On the other hand, the physical pleasure of those early years is profound. I was glad to write about it in Good to a Fault, about what it’s like to love a baby. I don’t anticipate grandchildren for many, many, many years but I wonder if that’s why people seem to like being grandparents, that tender physical response to the beauty of the child.
Birthing a book is like birthing a baby. Way off or right on?
A book is much easier at the end. I think it’s mostly men who make that comparison—but certain men, mostly politicians, are always saying that something or other is like birthing a baby. Nothing else is remotely like birthing a baby.
But it is possible that if I hadn’t birthed two babies I’d have two more novels done by now.
I wanted to do this project because I found so few satisfying examples of the writing-mother. It was either the mythology of Alice Munro writing while her children played at her feet, the writer who resented and neglected her children because she was so consumed with her art, or someone like Sylvia Plath who ended up with her head in the oven. Which writing-mothers do you admire and why?
I admire Sylvia Plath for waiting as long as she did; despise her for leaving her children.
I worry that I’m like Mrs. Jellyby in Bleak House with her long curling lists and ink-stained fingers, forgetting her children.
I loved Laurie Colwin’s novels and stories but particularly her wonderful cookbooks (Home Cooking and More Home Cooking) which she wrote with her daughter in mind and in the room.
There’s a writing mother (who might be a portrait of Meg’s own novelist mother) in Meg Wolitzer’s The Ten-Year Nap—I was on a panel with her at the Vancouver VIWF and she read a hilarious passage about daughters in the hall outside their writing-mother’s door debating whether this is a big enough emergency to knock: the youngest girl has just got her first period. ‘Does this count as life or death?’ ‘You could exsanguinate. It’s happened before.’

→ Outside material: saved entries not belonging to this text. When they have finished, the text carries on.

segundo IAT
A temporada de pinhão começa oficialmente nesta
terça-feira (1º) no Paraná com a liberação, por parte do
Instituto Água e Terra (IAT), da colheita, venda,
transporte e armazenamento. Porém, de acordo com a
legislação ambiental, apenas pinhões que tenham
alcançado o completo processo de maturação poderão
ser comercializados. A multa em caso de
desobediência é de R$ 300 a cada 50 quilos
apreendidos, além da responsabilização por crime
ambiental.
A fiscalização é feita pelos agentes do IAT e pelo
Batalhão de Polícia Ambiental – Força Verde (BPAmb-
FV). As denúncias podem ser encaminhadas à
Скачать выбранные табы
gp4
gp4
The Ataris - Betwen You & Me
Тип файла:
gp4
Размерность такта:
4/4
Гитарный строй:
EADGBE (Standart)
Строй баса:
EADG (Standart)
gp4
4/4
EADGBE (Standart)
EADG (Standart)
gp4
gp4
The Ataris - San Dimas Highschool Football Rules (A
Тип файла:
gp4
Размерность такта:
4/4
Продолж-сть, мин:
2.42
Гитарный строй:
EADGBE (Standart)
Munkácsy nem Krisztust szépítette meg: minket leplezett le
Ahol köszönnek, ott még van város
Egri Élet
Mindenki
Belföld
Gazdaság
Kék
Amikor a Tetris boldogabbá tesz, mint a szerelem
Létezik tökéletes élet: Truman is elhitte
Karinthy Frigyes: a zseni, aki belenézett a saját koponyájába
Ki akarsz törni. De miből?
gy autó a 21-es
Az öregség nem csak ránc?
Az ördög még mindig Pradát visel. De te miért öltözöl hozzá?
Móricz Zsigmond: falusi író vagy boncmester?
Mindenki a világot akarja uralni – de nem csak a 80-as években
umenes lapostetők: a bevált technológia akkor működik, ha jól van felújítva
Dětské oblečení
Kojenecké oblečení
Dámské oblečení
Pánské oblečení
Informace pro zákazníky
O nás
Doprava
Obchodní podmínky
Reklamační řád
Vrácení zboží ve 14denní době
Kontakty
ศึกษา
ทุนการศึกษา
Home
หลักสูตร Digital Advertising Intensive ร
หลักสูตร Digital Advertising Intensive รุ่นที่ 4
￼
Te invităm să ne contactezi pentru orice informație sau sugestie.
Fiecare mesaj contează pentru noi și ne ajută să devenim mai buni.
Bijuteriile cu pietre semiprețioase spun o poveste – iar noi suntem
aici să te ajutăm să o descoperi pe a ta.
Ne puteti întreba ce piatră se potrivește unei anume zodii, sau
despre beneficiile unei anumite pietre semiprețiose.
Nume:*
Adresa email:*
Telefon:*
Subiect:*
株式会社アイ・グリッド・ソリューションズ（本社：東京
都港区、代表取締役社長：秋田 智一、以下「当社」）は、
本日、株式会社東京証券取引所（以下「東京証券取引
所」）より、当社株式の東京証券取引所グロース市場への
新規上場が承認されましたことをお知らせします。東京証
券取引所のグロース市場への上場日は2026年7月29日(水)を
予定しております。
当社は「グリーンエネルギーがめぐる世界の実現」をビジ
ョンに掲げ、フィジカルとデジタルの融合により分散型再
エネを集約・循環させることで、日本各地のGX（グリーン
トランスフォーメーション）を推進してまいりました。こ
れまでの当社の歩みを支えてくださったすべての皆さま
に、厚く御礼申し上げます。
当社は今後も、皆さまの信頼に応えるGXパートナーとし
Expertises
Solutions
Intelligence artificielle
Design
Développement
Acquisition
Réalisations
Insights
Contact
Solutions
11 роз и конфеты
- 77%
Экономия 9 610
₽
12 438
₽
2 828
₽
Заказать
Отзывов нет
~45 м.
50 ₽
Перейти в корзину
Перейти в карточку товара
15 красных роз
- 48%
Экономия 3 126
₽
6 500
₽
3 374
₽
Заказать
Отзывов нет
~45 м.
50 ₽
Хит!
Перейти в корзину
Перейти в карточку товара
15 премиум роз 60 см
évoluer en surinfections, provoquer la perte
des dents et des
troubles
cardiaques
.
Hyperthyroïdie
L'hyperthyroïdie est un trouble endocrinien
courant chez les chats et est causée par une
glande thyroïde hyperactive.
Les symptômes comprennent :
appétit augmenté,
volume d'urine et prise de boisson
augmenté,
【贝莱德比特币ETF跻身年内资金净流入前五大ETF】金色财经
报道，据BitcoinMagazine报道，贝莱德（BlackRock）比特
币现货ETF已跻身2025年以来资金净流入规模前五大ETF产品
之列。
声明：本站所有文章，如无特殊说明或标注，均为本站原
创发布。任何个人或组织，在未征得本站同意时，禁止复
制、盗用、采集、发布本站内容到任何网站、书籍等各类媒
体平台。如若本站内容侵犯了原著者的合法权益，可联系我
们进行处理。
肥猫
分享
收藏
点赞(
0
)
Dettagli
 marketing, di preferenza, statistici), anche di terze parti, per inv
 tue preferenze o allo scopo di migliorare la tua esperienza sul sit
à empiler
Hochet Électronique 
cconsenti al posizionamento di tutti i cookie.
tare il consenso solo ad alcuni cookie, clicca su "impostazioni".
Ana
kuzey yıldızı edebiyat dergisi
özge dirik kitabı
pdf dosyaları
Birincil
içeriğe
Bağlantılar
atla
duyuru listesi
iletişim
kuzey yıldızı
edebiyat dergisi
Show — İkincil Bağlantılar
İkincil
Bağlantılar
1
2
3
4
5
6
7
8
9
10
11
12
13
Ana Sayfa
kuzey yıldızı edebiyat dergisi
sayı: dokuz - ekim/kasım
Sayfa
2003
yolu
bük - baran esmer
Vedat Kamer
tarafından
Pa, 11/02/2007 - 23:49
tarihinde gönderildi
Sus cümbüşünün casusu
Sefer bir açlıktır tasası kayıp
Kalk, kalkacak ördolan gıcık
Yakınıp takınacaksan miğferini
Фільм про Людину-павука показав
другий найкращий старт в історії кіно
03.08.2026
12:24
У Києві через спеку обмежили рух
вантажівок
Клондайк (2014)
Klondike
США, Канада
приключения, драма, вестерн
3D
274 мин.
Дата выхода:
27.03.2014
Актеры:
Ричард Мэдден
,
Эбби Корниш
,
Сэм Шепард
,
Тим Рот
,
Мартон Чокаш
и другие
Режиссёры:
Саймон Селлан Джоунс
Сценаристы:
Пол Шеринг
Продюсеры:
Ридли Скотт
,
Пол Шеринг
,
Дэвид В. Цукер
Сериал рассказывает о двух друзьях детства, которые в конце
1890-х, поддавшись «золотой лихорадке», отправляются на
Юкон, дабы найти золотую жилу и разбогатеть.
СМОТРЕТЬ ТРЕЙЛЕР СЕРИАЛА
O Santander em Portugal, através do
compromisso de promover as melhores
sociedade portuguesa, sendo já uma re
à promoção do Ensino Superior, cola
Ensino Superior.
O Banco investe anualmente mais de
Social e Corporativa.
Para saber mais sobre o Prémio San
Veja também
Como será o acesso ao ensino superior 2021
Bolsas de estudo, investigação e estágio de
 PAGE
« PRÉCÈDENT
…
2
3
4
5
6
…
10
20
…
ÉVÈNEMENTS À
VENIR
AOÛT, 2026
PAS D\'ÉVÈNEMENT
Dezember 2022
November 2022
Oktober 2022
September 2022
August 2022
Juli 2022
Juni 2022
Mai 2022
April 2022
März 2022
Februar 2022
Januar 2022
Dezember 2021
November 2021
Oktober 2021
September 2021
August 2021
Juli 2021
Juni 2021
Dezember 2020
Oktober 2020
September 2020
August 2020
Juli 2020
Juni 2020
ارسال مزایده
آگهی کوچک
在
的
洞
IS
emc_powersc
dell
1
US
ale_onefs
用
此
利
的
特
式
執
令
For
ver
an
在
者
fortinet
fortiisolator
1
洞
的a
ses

One of my favourite writing mothers is Mrs Morland in Angela Thirkell’s long series of novels set in pre- and post-war England, widowed and left penniless with four young boys, who keeps them at Eton and Oxford by writing fashion/romance potboilers about an adventurous coutourier. Since Thirkell was writing books that might have been considered light entertainment, I’ve always assumed it was a self-portrait. I love Mrs Morland’s hair full of pencils and her modest estimation of her own work and her friendships with serious writers, and most of all her attitude to her sons, who she loves and despises and cares for diligently, especially her youngest son. One of the novels I’m still searching for is called The Demon in the House; that’s the youngest son, who cannot stop talking and asking questions and demanding her attention to his railway obsession while she’s trying to work. Reminds me of certain children I have known.
More than any fictional mothers, I admire my friends, like Annabel Lyon and Sara O’Leary, who wrote wrote wrote, doing such good work, while their children were small.